Encoding and hardware lookup of srgb and premultiplied data.
Texture units convert srgb to linear data on the way to the texture cache. The texture cache typically stores 4x4 block to match encoded formats. Sampling is then done from that block of linear data with higher precision. Texturing hardware does not yet support premultiplied alpha. kram does premul prior to mip generation. Srgb is then re-applied to linear premul data before encoding. kram uses half4/float4 to preserve precision when srgb or premul are specified. The encoders all have to encode non-linear srgb point clouds, which isn't correct.
On texture atlases and charts (TODO:)
2D atlas packing works for source textures like particle flipbooks, but suffers from many issues. Often packed by hand or algorithm, the results look great as PNG, but break down once mipped and block encoded. These are some of the complex problems:
- Mip bleed - Solved with mip lod clamping or disabling mips.
- Alignment bleed - Solved with padding to smallest visible mip blocks.
- Block bleed - Solved with pow2 blocks - 4x4 scales down to 2x2 and 1x1. 6x6 scales to non-integral 3x3 and 1.5x1.5.
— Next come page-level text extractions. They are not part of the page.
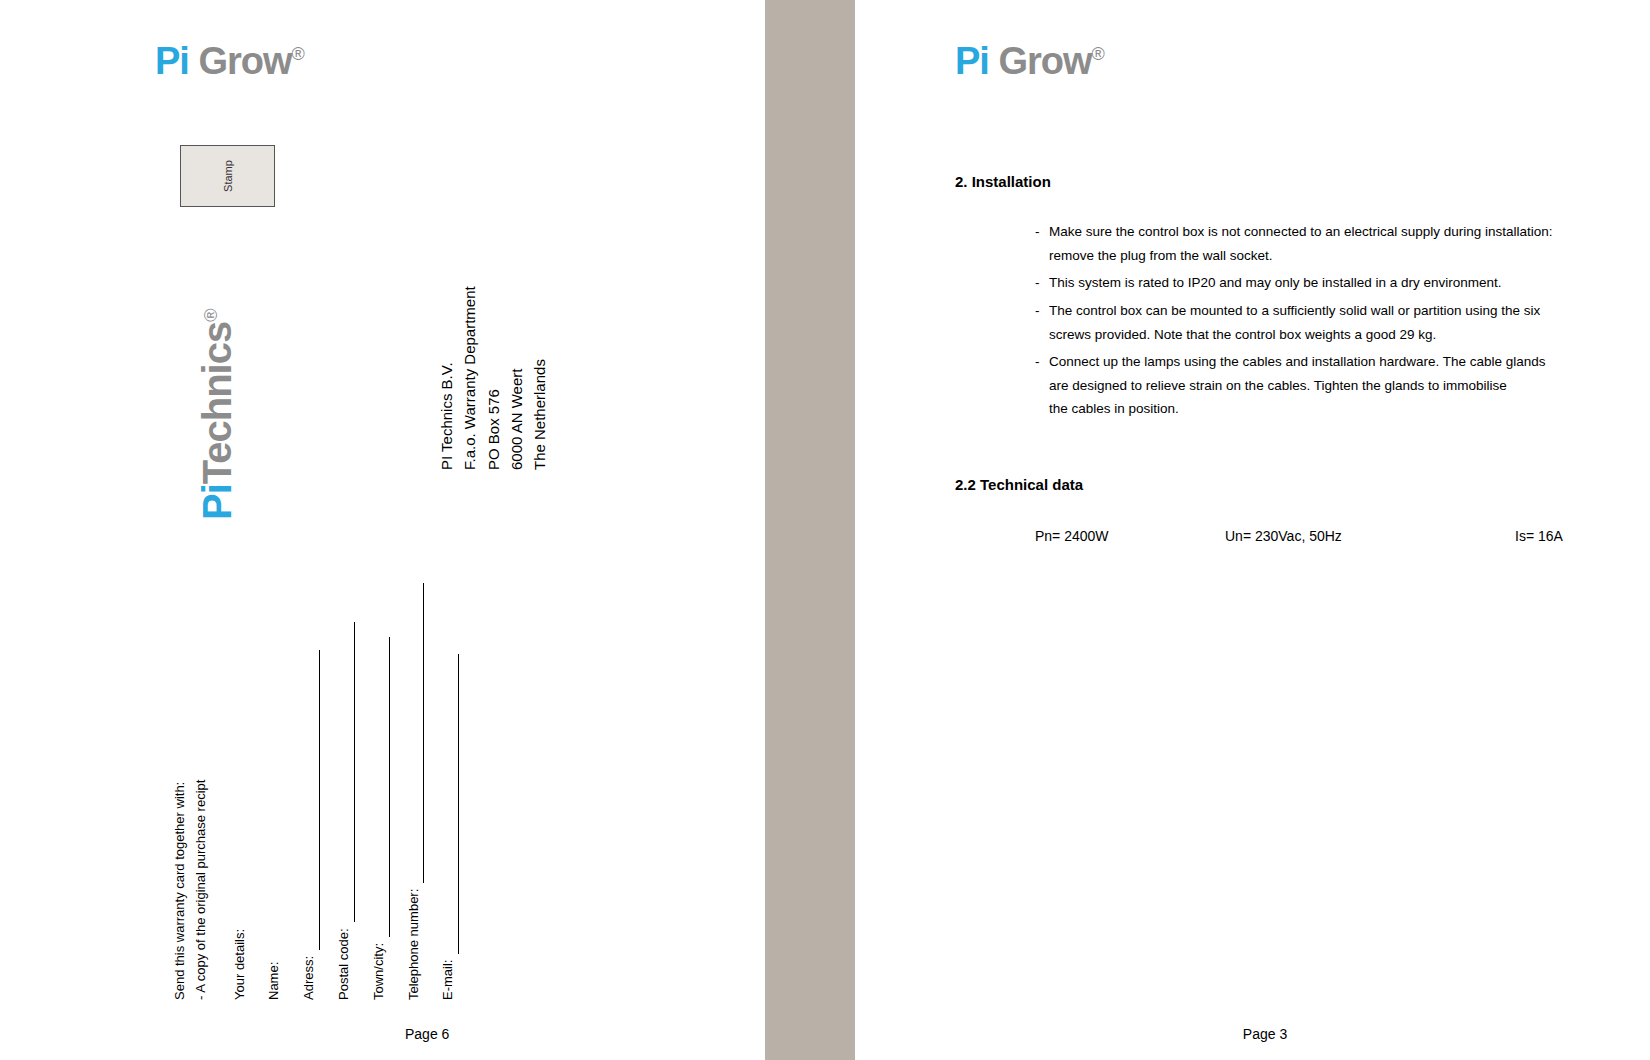Pi Grow®
Stamp
Pi Technics®
PI Technics B.V.
F.a.o. Warranty Department
PO Box 576
6000 AN Weert
The Netherlands
Send this warranty card together with:
- A copy of the original purchase recipt
Your details:
Name:
Adress:
Postal code:
Town/city:
Telephone number:
E-mail:
Page 6
Pi Grow®
2. Installation
Make sure the control box is not connected to an electrical supply during installation:
remove the plug from the wall socket.
This system is rated to IP20 and may only be installed in a dry environment.
The control box can be mounted to a sufficiently solid wall or partition using the six
screws provided. Note that the control box weights a good 29 kg.
Connect up the lamps using the cables and installation hardware. The cable glands
are designed to relieve strain on the cables. Tighten the glands to immobilise
the cables in position.
2.2 Technical data
Pn= 2400W
Un= 230Vac, 50Hz
Is= 16A
Page 3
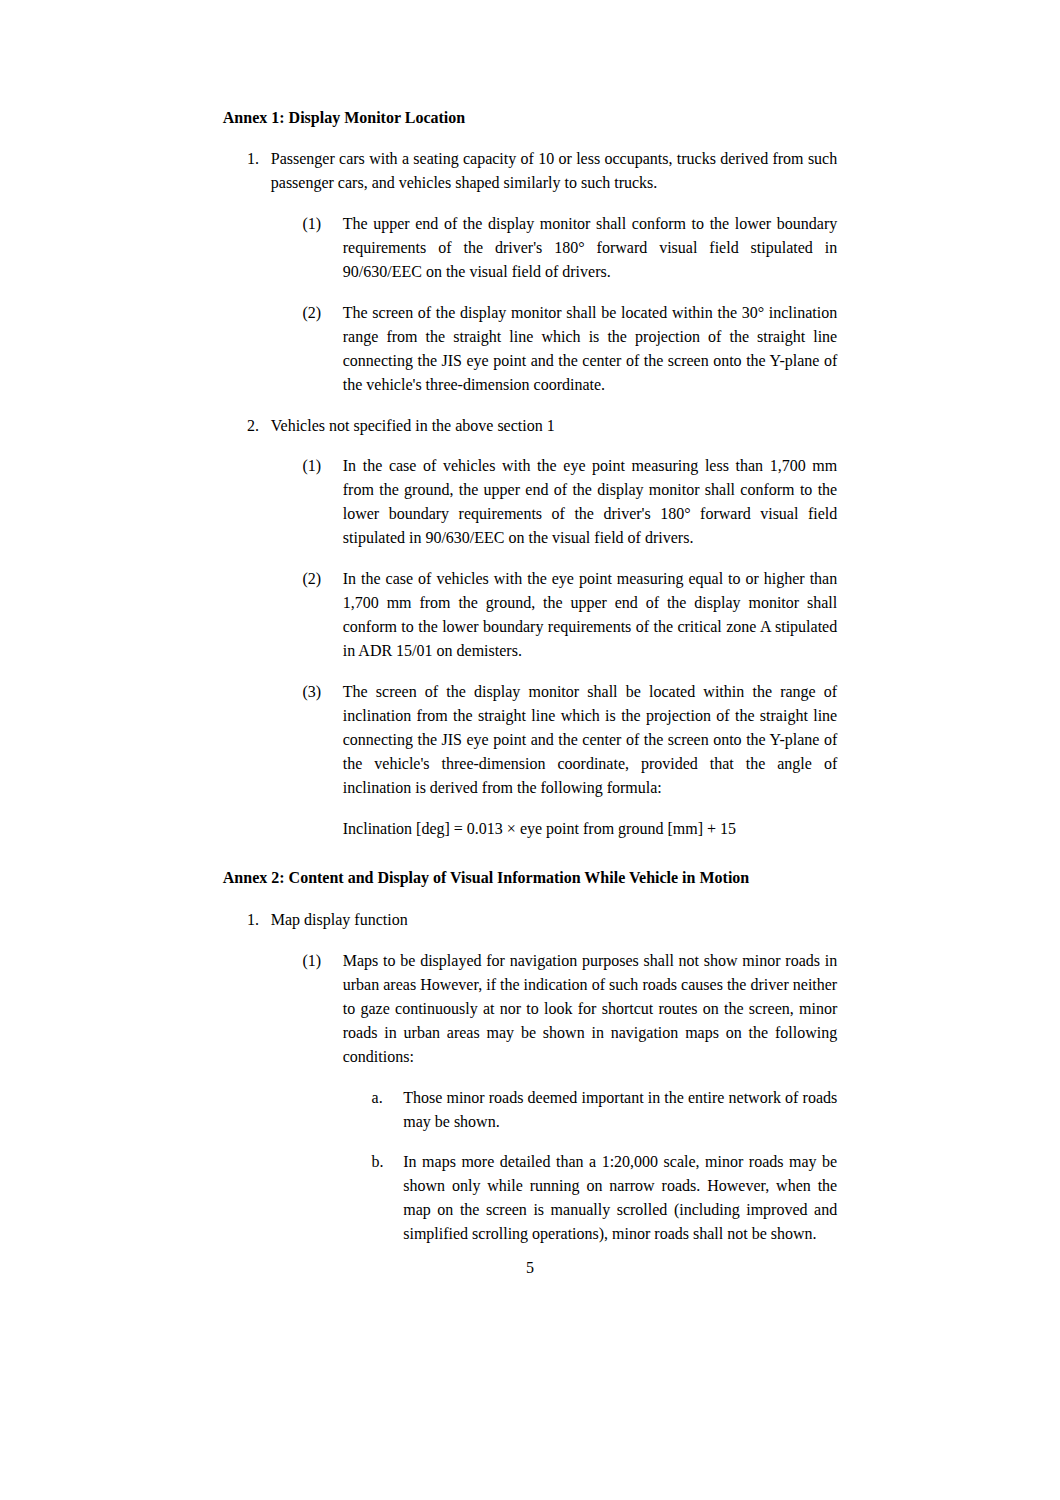Annex 1: Display Monitor Location
Passenger cars with a seating capacity of 10 or less occupants, trucks derived from such passenger cars, and vehicles shaped similarly to such trucks.
The upper end of the display monitor shall conform to the lower boundary requirements of the driver's 180° forward visual field stipulated in 90/630/EEC on the visual field of drivers.
The screen of the display monitor shall be located within the 30° inclination range from the straight line which is the projection of the straight line connecting the JIS eye point and the center of the screen onto the Y-plane of the vehicle's three-dimension coordinate.
Vehicles not specified in the above section 1
In the case of vehicles with the eye point measuring less than 1,700 mm from the ground, the upper end of the display monitor shall conform to the lower boundary requirements of the driver's 180° forward visual field stipulated in 90/630/EEC on the visual field of drivers.
In the case of vehicles with the eye point measuring equal to or higher than 1,700 mm from the ground, the upper end of the display monitor shall conform to the lower boundary requirements of the critical zone A stipulated in ADR 15/01 on demisters.
The screen of the display monitor shall be located within the range of inclination from the straight line which is the projection of the straight line connecting the JIS eye point and the center of the screen onto the Y-plane of the vehicle's three-dimension coordinate, provided that the angle of inclination is derived from the following formula:
Inclination [deg] = 0.013 × eye point from ground [mm] + 15
Annex 2: Content and Display of Visual Information While Vehicle in Motion
Map display function
Maps to be displayed for navigation purposes shall not show minor roads in urban areas However, if the indication of such roads causes the driver neither to gaze continuously at nor to look for shortcut routes on the screen, minor roads in urban areas may be shown in navigation maps on the following conditions:
Those minor roads deemed important in the entire network of roads may be shown.
In maps more detailed than a 1:20,000 scale, minor roads may be shown only while running on narrow roads. However, when the map on the screen is manually scrolled (including improved and simplified scrolling operations), minor roads shall not be shown.
5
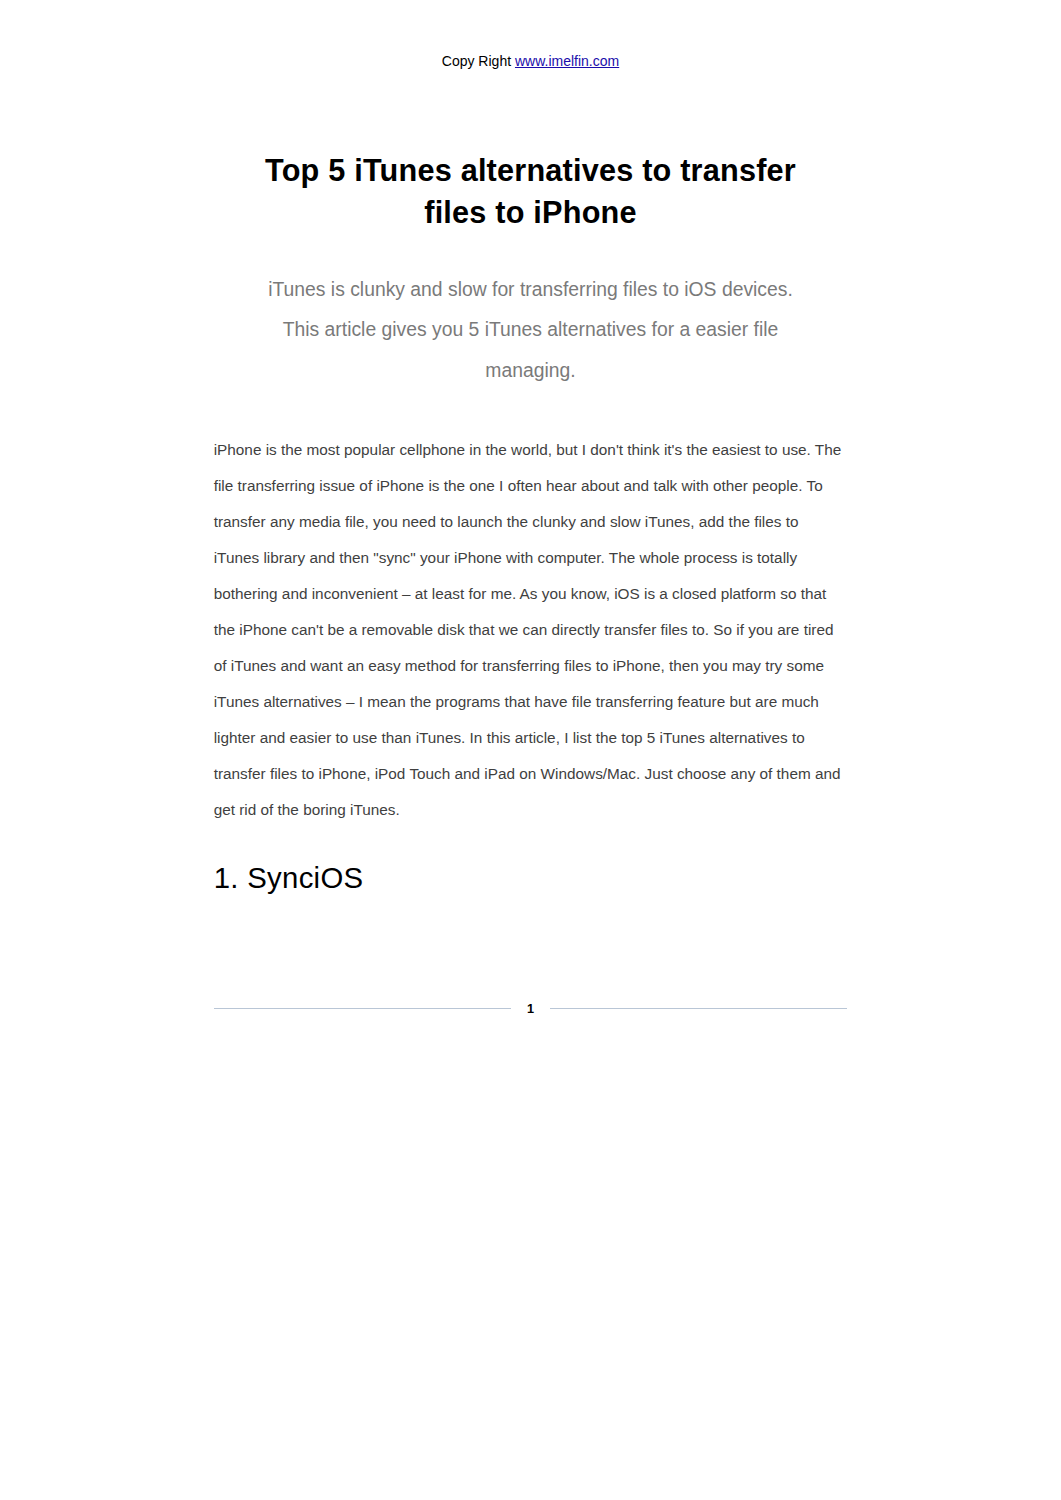Copy Right www.imelfin.com
Top 5 iTunes alternatives to transfer
files to iPhone
iTunes is clunky and slow for transferring files to iOS devices.
This article gives you 5 iTunes alternatives for a easier file
managing.
iPhone is the most popular cellphone in the world, but I don't think it's the easiest to use. The file transferring issue of iPhone is the one I often hear about and talk with other people. To transfer any media file, you need to launch the clunky and slow iTunes, add the files to iTunes library and then "sync" your iPhone with computer. The whole process is totally bothering and inconvenient – at least for me. As you know, iOS is a closed platform so that the iPhone can't be a removable disk that we can directly transfer files to. So if you are tired of iTunes and want an easy method for transferring files to iPhone, then you may try some iTunes alternatives – I mean the programs that have file transferring feature but are much lighter and easier to use than iTunes. In this article, I list the top 5 iTunes alternatives to transfer files to iPhone, iPod Touch and iPad on Windows/Mac. Just choose any of them and get rid of the boring iTunes.
1. SynciOS
1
- Clamp only - Solved by disabling wrap/mirror modes and uv scaling.
- Complex pack - stb_rect_pack tightly pack images to a 2d area without accounting for bleed issues
kram will soon offer an atlas mode that uses ES3-level 2d array textures. These waste some space, but are much simpler to pack, provide a full encoded mip chain with any block type, and also avoid the 5 problems mentioned above. Named atlas entries reference a given array element, but could be repacked and remapped as used to a smaller atlas. Dropping mip levels can be done across all entries, but is a little harder for a single array element. Sparse textures work for 2d array textures, but often the min sparse size is 256x256 (64K) or 128x128 (16K) and the rest is the packed mip tail. Can draw many types of objects and particles with only a single texture array.
The idea is to copy all atlased images to a 2d vertical strip. This makes row-byte handling simpler. Then kram can already convert a vertical strip to a 2D array, and the output rectangle, array index, mip range, and altas names are tracked as well. But there is some subtlety to copy smaller textures to the smaller mips and use sampler mip clamping. Non-pow2 textures will have transparent fill around the sides.
Apps like Substance Painter use charts of unwrapped UV. These need to be gapped and aligned to block sizes to avoid the problems above. Often times the gap is too small (1px) for the mipchain, and instead the algorithms cover up the issue by dilating colors into the gutter regions, so that black outlines are not visible. thelka_atlas, xatlas, and other utilities can build these charts.